=== WHAT YOU SHOULD DO ===
For the word "save", search the records and show each line in which it occurs.

Stored items from a collection:

..............................

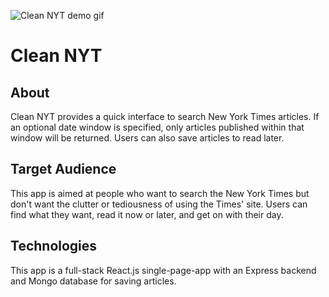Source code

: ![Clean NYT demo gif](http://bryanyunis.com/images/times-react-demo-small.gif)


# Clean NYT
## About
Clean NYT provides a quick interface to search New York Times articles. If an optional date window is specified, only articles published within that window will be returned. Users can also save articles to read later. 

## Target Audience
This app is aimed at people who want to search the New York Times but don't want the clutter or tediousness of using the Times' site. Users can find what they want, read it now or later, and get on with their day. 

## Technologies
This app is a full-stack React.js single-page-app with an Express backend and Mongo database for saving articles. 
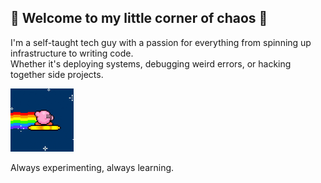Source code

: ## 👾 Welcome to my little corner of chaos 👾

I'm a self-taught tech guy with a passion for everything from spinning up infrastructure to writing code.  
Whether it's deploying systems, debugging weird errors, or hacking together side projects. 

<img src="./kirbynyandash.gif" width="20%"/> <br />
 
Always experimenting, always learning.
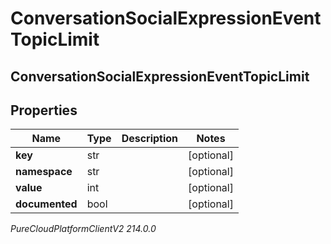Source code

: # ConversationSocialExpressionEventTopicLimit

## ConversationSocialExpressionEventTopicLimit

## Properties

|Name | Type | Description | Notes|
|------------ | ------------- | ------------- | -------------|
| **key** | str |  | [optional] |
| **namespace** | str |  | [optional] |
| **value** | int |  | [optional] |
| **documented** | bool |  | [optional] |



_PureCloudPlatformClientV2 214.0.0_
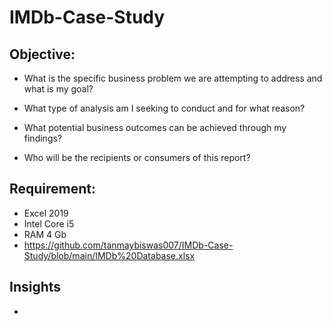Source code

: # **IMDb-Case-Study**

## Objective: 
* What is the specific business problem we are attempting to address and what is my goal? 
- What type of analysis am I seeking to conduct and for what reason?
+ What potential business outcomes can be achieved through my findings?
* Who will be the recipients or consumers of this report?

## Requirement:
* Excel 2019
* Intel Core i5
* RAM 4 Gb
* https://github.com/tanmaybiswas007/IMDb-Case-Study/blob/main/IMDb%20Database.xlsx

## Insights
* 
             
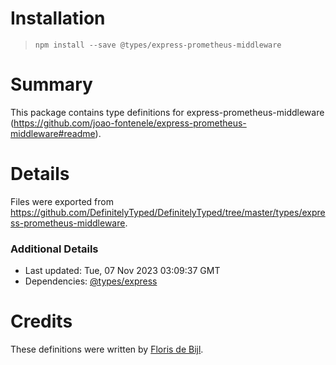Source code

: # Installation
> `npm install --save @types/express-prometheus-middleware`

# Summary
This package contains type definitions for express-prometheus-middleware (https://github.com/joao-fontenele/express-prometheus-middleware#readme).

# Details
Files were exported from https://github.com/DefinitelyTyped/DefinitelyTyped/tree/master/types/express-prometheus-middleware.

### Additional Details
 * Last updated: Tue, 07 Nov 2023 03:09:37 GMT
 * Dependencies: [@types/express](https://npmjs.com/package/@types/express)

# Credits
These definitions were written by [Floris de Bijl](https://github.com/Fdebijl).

..............................

=== ANSWER SPACE ===
Clean NYT provides a quick interface to search New York Times articles. If an optional date window is specified, only articles published within that window will be returned. Users can also save articles to read later. 
> `npm install --save @types/express-prometheus-middleware`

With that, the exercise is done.